## Task item:
Copy down all of the data underneath, exactly as shown.
##### Task input #####
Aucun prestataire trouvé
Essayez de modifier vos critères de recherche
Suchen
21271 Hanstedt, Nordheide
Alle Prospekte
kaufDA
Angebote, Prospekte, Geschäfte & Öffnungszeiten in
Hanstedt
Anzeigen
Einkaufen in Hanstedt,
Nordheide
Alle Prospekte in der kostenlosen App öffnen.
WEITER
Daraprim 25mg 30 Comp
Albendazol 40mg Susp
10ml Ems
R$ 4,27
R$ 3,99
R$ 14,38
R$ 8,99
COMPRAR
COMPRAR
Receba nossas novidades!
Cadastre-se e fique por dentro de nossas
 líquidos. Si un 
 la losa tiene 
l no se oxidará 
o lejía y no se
#####
## Task solution:
Aucun prestataire trouvé
Essayez de modifier vos critères de recherche
Suchen
21271 Hanstedt, Nordheide
Alle Prospekte
kaufDA
Angebote, Prospekte, Geschäfte & Öffnungszeiten in
Hanstedt
Anzeigen
Einkaufen in Hanstedt,
Nordheide
Alle Prospekte in der kostenlosen App öffnen.
WEITER
Daraprim 25mg 30 Comp
Albendazol 40mg Susp
10ml Ems
R$ 4,27
R$ 3,99
R$ 14,38
R$ 8,99
COMPRAR
COMPRAR
Receba nossas novidades!
Cadastre-se e fique por dentro de nossas
 líquidos. Si un 
 la losa tiene 
l no se oxidará 
o lejía y no se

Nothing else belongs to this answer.